__PASSAGE SHOWN__:
Content starts
These are used in the Pearson Correlation for getting the correlation coefficients using SPSS package. From the below tables, N indicates the number of data in the big datasets. The correlation between the Height and Weight is 0.503. The significant value of the correlation is 0.000. Every variable is to correlate with 1. The half diagonal is identical. The following is a Pearson correlation matrix. The diagonal value is 1. The correlation between the Height and Weight is equivalent to the correlation between the Weight and Height. The correlation between the Weight and BMI is equivalent to the correlation between the BMI and Weight. The above correlation is Positive correlation. The correlation between the Height and BMI is equivalent to the correlation between the BMI and Height. But this correlation is negative correlation. The r is 0.795 so a strong relationship is between height and weight. Result shows correlations for all the pairs of variables and also each of the correlation is produced twice in the matrix in the Table4.

5.4 DISCUSSION:

5.4.1 Analysis of Two Independent Variables with One Independent Variable (Weight):

The following formula is used to find the estimated BMI based on the two Independent variables (Height and Weight) and one Independent Variable (Weight) from Tables 5, 6, 7 and 8.

Estimated BMI = (0.153) Weight + (-0.570) Height +38.6660 (2)

Estimated BMI = (0.106) Weight + 5.867 (3)
Content ends
Records excerpted from a collection
Content starts
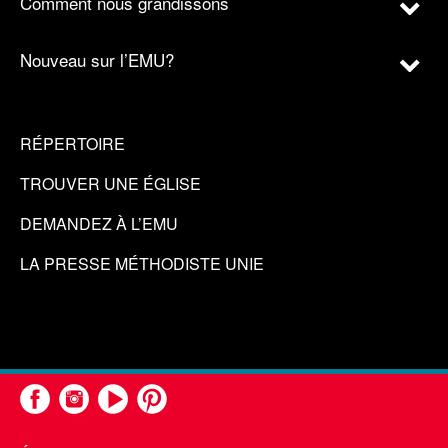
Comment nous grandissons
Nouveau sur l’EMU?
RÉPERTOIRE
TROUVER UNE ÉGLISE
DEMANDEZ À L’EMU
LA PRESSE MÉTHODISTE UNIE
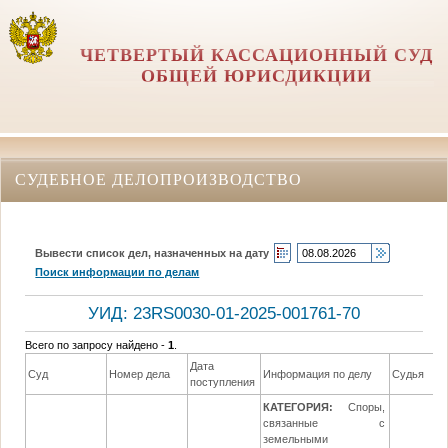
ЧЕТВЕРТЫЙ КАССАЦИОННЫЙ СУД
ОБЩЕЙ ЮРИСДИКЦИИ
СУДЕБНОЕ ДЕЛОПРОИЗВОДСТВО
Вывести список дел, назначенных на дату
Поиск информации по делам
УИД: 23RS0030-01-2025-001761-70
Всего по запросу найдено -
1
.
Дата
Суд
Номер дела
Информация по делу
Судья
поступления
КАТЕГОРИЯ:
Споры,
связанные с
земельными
Content ends
__EXERCISES TO COMPLETE__:
1. In the passage on Pearson correlation, what does N indicate?
2. Translate this sentence from the passage on Pearson correlation into Spanish: "The correlation between the Weight and BMI is equivalent to the correlation between the BMI and Weight."

__WRITTEN RESPONSES__:
1. N indicates the number of data in the big datasets.

2. La correlación entre el peso y el IMC es equivalente a la correlación entre el IMC y el peso.